From the data below, set down exactly the lines between the one holding "staining of human" and the one holding "brown dye reveals", inclusive, and no others.

(Beginning of Data for the task)

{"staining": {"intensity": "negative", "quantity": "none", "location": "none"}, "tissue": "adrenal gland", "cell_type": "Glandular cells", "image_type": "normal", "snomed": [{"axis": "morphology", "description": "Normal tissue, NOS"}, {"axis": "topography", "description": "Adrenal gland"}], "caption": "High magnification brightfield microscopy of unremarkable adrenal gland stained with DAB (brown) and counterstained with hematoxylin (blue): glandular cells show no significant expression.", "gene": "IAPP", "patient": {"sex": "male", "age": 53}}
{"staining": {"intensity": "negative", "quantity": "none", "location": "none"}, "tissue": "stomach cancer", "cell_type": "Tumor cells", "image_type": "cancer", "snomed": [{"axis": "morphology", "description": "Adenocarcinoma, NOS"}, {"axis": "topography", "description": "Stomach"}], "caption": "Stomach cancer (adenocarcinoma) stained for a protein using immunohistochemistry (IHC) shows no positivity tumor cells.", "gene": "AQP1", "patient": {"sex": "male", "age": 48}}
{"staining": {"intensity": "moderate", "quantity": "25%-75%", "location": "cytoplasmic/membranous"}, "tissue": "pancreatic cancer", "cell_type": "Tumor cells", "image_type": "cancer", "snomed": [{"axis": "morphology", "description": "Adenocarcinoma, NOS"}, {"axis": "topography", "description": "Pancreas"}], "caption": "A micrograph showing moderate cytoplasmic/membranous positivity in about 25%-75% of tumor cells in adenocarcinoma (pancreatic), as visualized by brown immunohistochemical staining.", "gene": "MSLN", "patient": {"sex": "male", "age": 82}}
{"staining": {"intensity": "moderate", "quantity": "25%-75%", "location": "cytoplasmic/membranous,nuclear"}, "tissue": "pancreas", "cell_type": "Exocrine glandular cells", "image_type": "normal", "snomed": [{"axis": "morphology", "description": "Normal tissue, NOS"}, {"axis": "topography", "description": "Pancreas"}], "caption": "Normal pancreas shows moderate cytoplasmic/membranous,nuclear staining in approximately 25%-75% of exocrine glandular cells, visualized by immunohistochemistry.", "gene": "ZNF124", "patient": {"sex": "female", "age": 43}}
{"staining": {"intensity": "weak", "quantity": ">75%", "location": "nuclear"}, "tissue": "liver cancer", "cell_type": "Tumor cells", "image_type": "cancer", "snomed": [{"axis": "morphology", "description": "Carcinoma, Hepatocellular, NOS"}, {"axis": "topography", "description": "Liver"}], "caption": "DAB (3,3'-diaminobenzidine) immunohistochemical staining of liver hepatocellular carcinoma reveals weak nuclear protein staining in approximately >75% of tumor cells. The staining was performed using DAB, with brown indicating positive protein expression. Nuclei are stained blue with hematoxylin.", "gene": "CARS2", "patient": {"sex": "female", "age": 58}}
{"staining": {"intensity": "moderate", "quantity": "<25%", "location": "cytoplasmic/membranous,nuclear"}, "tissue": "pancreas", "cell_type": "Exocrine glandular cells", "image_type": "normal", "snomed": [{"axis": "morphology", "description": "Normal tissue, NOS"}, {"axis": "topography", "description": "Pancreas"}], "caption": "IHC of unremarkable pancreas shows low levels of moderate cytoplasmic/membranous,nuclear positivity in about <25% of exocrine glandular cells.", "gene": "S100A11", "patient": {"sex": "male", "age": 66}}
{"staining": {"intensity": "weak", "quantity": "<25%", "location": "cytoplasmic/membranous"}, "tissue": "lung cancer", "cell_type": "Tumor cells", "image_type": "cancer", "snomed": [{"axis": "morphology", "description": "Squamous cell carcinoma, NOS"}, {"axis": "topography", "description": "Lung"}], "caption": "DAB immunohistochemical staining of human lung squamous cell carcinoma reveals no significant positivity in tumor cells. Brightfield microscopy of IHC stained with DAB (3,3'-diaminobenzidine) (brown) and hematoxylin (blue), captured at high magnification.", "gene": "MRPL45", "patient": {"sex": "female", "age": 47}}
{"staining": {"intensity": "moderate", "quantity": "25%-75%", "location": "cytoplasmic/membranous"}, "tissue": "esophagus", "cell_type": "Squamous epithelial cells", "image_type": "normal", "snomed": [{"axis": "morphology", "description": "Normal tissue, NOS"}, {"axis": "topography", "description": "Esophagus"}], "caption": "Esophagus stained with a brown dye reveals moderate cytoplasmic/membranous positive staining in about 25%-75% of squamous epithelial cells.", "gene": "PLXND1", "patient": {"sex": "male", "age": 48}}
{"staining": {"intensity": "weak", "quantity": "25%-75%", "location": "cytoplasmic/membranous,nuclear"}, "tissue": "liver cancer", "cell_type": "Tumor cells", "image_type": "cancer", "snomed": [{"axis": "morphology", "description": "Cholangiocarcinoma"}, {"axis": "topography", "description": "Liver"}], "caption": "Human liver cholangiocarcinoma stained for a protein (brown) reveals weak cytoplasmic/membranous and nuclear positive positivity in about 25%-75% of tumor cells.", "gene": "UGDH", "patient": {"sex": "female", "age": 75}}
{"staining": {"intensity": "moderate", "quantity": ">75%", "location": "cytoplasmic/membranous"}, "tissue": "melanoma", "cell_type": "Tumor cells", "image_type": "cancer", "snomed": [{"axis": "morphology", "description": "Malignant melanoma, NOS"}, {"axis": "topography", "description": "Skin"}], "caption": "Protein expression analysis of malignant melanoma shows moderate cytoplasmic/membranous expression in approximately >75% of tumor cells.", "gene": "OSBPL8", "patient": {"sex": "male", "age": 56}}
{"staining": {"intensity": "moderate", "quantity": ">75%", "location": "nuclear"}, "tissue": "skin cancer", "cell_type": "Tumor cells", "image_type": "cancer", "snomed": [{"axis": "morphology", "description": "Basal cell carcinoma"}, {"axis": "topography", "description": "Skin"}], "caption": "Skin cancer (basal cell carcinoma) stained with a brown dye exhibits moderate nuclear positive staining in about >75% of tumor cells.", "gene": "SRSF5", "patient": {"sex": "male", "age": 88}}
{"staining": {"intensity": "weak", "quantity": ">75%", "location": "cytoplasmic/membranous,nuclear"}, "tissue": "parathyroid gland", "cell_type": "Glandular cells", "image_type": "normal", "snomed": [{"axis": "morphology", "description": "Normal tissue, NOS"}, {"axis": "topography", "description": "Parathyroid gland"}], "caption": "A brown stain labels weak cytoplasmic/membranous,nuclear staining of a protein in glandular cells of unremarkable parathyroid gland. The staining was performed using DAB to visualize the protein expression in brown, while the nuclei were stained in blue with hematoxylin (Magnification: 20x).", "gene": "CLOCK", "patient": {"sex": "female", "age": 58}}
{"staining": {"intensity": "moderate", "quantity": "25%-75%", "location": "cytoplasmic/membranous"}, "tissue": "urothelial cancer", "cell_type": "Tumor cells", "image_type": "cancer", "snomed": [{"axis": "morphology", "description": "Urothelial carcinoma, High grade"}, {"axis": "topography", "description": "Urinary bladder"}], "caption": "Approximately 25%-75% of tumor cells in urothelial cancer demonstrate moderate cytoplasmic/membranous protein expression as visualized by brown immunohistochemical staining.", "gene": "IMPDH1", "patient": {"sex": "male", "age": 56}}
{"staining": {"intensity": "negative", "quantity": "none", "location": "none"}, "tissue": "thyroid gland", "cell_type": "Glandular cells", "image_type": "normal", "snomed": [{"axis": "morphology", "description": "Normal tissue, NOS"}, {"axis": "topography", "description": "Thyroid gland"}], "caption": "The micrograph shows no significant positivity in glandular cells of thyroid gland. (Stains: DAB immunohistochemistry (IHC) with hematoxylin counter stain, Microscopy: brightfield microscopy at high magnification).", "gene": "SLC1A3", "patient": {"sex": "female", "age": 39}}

(End of Data for the task)

Response below:
{"staining": {"intensity": "weak", "quantity": "<25%", "location": "cytoplasmic/membranous"}, "tissue": "lung cancer", "cell_type": "Tumor cells", "image_type": "cancer", "snomed": [{"axis": "morphology", "description": "Squamous cell carcinoma, NOS"}, {"axis": "topography", "description": "Lung"}], "caption": "DAB immunohistochemical staining of human lung squamous cell carcinoma reveals no significant positivity in tumor cells. Brightfield microscopy of IHC stained with DAB (3,3'-diaminobenzidine) (brown) and hematoxylin (blue), captured at high magnification.", "gene": "MRPL45", "patient": {"sex": "female", "age": 47}}
{"staining": {"intensity": "moderate", "quantity": "25%-75%", "location": "cytoplasmic/membranous"}, "tissue": "esophagus", "cell_type": "Squamous epithelial cells", "image_type": "normal", "snomed": [{"axis": "morphology", "description": "Normal tissue, NOS"}, {"axis": "topography", "description": "Esophagus"}], "caption": "Esophagus stained with a brown dye reveals moderate cytoplasmic/membranous positive staining in about 25%-75% of squamous epithelial cells.", "gene": "PLXND1", "patient": {"sex": "male", "age": 48}}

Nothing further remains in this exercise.